Exercise materials>
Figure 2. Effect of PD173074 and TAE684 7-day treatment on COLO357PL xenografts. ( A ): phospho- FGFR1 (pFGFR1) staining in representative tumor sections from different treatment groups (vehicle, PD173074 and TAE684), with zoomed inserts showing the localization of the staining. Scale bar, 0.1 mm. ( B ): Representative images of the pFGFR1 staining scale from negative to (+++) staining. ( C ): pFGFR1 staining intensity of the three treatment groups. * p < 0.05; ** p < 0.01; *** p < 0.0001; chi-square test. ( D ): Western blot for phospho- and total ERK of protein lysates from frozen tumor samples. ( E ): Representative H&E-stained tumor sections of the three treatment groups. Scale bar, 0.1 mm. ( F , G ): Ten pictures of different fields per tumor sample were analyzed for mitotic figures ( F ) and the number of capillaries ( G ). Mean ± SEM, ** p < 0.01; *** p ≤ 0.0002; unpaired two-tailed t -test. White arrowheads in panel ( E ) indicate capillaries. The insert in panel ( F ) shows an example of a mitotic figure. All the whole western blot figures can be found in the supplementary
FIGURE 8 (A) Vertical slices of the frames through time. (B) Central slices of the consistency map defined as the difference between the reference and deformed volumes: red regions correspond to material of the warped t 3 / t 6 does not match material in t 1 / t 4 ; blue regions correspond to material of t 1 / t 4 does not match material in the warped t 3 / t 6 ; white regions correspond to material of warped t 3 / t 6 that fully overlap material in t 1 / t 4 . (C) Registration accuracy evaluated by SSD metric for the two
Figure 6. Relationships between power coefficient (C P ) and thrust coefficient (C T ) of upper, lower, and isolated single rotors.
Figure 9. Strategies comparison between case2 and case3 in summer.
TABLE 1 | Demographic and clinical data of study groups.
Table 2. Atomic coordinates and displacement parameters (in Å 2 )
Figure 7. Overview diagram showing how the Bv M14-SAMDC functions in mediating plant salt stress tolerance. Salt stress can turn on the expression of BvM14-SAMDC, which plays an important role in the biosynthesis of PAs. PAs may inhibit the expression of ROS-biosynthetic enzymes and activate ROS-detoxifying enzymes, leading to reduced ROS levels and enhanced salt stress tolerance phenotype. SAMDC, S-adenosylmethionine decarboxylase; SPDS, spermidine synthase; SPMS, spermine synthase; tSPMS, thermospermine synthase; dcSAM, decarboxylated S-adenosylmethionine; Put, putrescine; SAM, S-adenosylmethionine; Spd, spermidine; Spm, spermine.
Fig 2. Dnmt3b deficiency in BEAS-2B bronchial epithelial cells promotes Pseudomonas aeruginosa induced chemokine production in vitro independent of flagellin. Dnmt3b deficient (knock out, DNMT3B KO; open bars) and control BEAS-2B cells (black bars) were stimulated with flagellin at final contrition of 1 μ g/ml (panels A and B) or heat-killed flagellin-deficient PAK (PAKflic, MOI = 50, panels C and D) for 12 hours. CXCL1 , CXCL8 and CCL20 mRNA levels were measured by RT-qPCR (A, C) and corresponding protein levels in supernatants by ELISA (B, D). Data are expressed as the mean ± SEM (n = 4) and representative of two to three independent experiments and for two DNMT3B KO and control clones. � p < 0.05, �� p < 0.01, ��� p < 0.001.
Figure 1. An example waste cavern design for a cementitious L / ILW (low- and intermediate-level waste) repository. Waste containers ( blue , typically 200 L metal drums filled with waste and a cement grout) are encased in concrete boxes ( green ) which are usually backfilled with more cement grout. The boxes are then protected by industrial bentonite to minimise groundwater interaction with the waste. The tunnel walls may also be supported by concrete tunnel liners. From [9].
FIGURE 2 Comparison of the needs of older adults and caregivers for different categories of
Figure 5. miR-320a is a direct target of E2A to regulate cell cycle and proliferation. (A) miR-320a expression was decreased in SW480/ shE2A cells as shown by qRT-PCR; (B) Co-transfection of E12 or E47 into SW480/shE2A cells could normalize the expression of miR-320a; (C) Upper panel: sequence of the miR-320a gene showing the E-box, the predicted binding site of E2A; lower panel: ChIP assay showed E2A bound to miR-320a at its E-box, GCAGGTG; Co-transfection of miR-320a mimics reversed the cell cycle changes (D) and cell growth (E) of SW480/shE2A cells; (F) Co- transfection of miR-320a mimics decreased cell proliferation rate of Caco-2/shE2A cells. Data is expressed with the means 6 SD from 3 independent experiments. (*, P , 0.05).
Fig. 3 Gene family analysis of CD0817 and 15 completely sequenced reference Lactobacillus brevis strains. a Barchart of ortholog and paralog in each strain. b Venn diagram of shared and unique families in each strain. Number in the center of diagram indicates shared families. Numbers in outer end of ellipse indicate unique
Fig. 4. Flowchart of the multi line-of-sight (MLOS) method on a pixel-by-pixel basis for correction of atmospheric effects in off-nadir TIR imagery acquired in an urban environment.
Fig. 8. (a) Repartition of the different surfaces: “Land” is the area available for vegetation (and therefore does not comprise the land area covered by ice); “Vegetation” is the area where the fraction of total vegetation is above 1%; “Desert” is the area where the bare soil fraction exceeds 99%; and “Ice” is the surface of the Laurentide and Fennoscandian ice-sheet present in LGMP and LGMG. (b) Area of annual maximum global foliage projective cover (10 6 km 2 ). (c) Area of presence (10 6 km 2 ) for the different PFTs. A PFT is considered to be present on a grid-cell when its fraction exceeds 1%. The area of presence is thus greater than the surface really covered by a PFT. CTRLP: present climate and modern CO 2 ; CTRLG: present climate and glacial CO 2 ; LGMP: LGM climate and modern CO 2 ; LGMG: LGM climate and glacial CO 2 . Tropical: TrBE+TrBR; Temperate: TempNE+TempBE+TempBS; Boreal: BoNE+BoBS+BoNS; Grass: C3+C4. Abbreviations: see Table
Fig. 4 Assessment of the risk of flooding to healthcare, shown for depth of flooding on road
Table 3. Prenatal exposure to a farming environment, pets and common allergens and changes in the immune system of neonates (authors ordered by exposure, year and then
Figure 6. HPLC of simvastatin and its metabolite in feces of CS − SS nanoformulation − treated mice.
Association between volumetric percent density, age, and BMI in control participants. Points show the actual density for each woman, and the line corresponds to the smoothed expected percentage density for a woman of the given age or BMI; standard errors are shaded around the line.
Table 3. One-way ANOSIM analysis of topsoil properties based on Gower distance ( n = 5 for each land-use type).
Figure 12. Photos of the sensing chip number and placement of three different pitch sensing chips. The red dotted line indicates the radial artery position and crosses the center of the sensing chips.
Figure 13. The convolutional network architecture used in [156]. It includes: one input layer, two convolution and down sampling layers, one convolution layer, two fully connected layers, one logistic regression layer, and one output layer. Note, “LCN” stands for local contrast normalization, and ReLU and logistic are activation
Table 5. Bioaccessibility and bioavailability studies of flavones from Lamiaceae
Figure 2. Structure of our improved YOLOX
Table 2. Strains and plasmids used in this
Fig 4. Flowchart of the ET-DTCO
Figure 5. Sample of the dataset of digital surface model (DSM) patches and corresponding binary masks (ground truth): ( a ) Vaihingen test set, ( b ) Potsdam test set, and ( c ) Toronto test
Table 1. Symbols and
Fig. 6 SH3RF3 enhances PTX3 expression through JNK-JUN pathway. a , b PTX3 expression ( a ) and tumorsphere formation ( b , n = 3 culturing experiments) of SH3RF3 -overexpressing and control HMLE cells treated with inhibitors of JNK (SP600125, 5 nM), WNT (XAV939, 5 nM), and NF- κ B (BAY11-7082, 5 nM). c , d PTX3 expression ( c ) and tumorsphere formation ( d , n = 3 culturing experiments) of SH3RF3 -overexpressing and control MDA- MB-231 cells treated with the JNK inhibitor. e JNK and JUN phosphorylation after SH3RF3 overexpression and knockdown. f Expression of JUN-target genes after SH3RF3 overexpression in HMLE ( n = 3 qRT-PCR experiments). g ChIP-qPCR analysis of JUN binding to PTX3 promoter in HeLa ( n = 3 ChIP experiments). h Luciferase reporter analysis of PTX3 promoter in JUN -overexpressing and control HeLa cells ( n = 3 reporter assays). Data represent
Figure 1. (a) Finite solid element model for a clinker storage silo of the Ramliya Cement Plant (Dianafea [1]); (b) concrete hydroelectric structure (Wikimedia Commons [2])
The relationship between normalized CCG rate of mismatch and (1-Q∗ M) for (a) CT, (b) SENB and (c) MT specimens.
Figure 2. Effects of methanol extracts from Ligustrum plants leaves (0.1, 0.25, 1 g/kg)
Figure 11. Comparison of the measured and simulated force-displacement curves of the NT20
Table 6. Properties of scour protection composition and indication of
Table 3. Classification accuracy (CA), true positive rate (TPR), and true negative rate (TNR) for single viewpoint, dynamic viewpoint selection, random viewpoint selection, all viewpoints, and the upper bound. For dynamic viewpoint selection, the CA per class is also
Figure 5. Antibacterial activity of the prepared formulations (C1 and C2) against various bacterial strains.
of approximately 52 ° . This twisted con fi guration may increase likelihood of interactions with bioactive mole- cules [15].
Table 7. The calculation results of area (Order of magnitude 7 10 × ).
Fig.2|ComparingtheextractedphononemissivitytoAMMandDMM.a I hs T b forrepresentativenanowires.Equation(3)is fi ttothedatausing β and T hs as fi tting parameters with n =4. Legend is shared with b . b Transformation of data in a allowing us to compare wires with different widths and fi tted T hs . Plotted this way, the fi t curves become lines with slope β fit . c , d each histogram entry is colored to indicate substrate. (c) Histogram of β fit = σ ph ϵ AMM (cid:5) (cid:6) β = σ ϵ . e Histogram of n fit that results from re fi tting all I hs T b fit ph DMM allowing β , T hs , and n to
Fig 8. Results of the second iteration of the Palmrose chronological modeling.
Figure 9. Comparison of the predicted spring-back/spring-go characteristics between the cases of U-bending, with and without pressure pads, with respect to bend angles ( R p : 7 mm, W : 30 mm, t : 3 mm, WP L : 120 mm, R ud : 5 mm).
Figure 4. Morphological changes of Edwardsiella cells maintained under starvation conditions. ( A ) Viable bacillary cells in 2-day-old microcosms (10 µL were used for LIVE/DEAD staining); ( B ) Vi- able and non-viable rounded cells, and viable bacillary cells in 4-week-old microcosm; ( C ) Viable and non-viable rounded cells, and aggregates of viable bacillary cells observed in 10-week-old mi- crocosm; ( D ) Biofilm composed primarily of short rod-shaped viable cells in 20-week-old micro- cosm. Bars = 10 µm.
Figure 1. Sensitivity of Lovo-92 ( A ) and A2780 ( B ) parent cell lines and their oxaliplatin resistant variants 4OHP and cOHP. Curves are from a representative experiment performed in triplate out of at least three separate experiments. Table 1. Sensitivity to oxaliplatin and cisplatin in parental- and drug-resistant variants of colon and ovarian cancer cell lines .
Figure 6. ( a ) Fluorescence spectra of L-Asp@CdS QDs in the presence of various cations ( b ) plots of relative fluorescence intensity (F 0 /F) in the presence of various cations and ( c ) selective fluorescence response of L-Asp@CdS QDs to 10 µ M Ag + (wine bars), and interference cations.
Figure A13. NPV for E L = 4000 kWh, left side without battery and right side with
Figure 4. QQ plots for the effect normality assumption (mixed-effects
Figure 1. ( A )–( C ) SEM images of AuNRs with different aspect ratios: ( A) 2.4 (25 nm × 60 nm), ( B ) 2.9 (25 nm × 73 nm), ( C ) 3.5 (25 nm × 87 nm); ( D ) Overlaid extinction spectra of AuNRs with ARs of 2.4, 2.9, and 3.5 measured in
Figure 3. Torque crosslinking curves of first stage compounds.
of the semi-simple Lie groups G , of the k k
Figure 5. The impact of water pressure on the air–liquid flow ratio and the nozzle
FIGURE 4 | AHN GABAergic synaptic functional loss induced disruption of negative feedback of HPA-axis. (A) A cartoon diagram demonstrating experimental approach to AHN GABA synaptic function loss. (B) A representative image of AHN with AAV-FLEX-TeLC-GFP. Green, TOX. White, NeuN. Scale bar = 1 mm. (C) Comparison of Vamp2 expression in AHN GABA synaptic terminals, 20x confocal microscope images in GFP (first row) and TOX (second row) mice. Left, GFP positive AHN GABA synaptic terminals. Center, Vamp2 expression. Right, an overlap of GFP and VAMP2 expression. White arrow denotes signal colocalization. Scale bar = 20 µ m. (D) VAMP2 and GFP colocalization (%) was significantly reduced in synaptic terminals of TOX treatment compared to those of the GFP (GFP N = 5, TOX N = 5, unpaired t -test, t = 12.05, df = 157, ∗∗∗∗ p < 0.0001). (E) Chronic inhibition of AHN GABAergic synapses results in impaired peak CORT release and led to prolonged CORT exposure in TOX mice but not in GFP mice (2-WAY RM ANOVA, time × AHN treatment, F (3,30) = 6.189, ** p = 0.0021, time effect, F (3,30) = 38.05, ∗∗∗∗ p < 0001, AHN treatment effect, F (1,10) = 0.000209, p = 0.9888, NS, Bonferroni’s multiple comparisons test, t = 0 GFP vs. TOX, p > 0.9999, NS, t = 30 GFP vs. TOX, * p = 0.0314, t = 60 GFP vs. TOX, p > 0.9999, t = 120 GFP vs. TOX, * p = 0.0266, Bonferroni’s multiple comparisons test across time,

Problem details> Return a copy of each line in the records above that has "Flowchart" in it.

Solution for this task>
Fig. 4. Flowchart of the multi line-of-sight (MLOS) method on a pixel-by-pixel basis for correction of atmospheric effects in off-nadir TIR imagery acquired in an urban environment.
Fig 4. Flowchart of the ET-DTCO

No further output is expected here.